▼
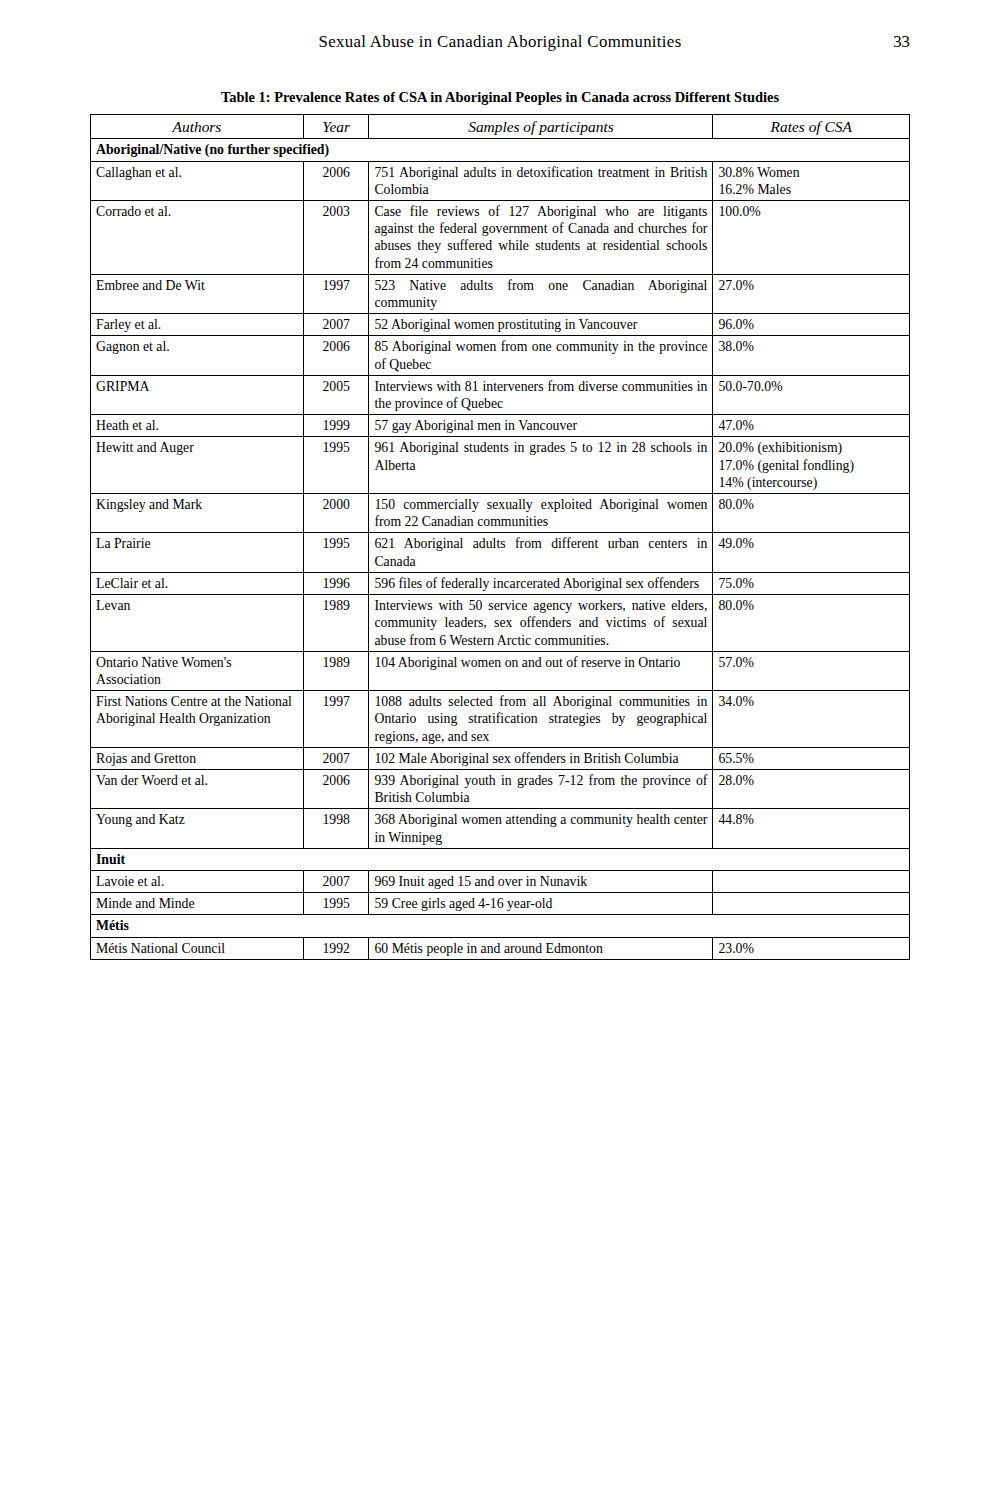Sexual Abuse in Canadian Aboriginal Communities 33
Table 1: Prevalence Rates of CSA in Aboriginal Peoples in Canada across Different Studies
| Authors | Year | Samples of participants | Rates of CSA |
| --- | --- | --- | --- |
| Aboriginal/Native (no further specified) |
| Callaghan et al. | 2006 | 751 Aboriginal adults in detoxification treatment in British Colombia | 30.8% Women 16.2% Males |
| Corrado et al. | 2003 | Case file reviews of 127 Aboriginal who are litigants against the federal government of Canada and churches for abuses they suffered while students at residential schools from 24 communities | 100.0% |
| Embree and De Wit | 1997 | 523 Native adults from one Canadian Aboriginal community | 27.0% |
| Farley et al. | 2007 | 52 Aboriginal women prostituting in Vancouver | 96.0% |
| Gagnon et al. | 2006 | 85 Aboriginal women from one community in the province of Quebec | 38.0% |
| GRIPMA | 2005 | Interviews with 81 interveners from diverse communities in the province of Quebec | 50.0-70.0% |
| Heath et al. | 1999 | 57 gay Aboriginal men in Vancouver | 47.0% |
| Hewitt and Auger | 1995 | 961 Aboriginal students in grades 5 to 12 in 28 schools in Alberta | 20.0% (exhibitionism) 17.0% (genital fondling) 14% (intercourse) |
| Kingsley and Mark | 2000 | 150 commercially sexually exploited Aboriginal women from 22 Canadian communities | 80.0% |
| La Prairie | 1995 | 621 Aboriginal adults from different urban centers in Canada | 49.0% |
| LeClair et al. | 1996 | 596 files of federally incarcerated Aboriginal sex offenders | 75.0% |
| Levan | 1989 | Interviews with 50 service agency workers, native elders, community leaders, sex offenders and victims of sexual abuse from 6 Western Arctic communities. | 80.0% |
| Ontario Native Women's Association | 1989 | 104 Aboriginal women on and out of reserve in Ontario | 57.0% |
| First Nations Centre at the National Aboriginal Health Organization | 1997 | 1088 adults selected from all Aboriginal communities in Ontario using stratification strategies by geographical regions, age, and sex | 34.0% |
| Rojas and Gretton | 2007 | 102 Male Aboriginal sex offenders in British Columbia | 65.5% |
| Van der Woerd et al. | 2006 | 939 Aboriginal youth in grades 7-12 from the province of British Columbia | 28.0% |
| Young and Katz | 1998 | 368 Aboriginal women attending a community health center in Winnipeg | 44.8% |
| Inuit |
| Lavoie et al. | 2007 | 969 Inuit aged 15 and over in Nunavik | |
| Minde and Minde | 1995 | 59 Cree girls aged 4-16 year-old | |
| Métis |
| Métis National Council | 1992 | 60 Métis people in and around Edmonton | 23.0% |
▲
▶ [What is expected]
In full and without any pictures, print the listing above exactly.

▶ [Solution for this exercise]
Sexual Abuse in Canadian Aboriginal Communities 33
Table 1: Prevalence Rates of CSA in Aboriginal Peoples in Canada across Different Studies
| Authors | Year | Samples of participants | Rates of CSA |
| --- | --- | --- | --- |
| Aboriginal/Native (no further specified) |
| Callaghan et al. | 2006 | 751 Aboriginal adults in detoxification treatment in British Colombia | 30.8% Women 16.2% Males |
| Corrado et al. | 2003 | Case file reviews of 127 Aboriginal who are litigants against the federal government of Canada and churches for abuses they suffered while students at residential schools from 24 communities | 100.0% |
| Embree and De Wit | 1997 | 523 Native adults from one Canadian Aboriginal community | 27.0% |
| Farley et al. | 2007 | 52 Aboriginal women prostituting in Vancouver | 96.0% |
| Gagnon et al. | 2006 | 85 Aboriginal women from one community in the province of Quebec | 38.0% |
| GRIPMA | 2005 | Interviews with 81 interveners from diverse communities in the province of Quebec | 50.0-70.0% |
| Heath et al. | 1999 | 57 gay Aboriginal men in Vancouver | 47.0% |
| Hewitt and Auger | 1995 | 961 Aboriginal students in grades 5 to 12 in 28 schools in Alberta | 20.0% (exhibitionism) 17.0% (genital fondling) 14% (intercourse) |
| Kingsley and Mark | 2000 | 150 commercially sexually exploited Aboriginal women from 22 Canadian communities | 80.0% |
| La Prairie | 1995 | 621 Aboriginal adults from different urban centers in Canada | 49.0% |
| LeClair et al. | 1996 | 596 files of federally incarcerated Aboriginal sex offenders | 75.0% |
| Levan | 1989 | Interviews with 50 service agency workers, native elders, community leaders, sex offenders and victims of sexual abuse from 6 Western Arctic communities. | 80.0% |
| Ontario Native Women's Association | 1989 | 104 Aboriginal women on and out of reserve in Ontario | 57.0% |
| First Nations Centre at the National Aboriginal Health Organization | 1997 | 1088 adults selected from all Aboriginal communities in Ontario using stratification strategies by geographical regions, age, and sex | 34.0% |
| Rojas and Gretton | 2007 | 102 Male Aboriginal sex offenders in British Columbia | 65.5% |
| Van der Woerd et al. | 2006 | 939 Aboriginal youth in grades 7-12 from the province of British Columbia | 28.0% |
| Young and Katz | 1998 | 368 Aboriginal women attending a community health center in Winnipeg | 44.8% |
| Inuit |
| Lavoie et al. | 2007 | 969 Inuit aged 15 and over in Nunavik | |
| Minde and Minde | 1995 | 59 Cree girls aged 4-16 year-old | |
| Métis |
| Métis National Council | 1992 | 60 Métis people in and around Edmonton | 23.0% |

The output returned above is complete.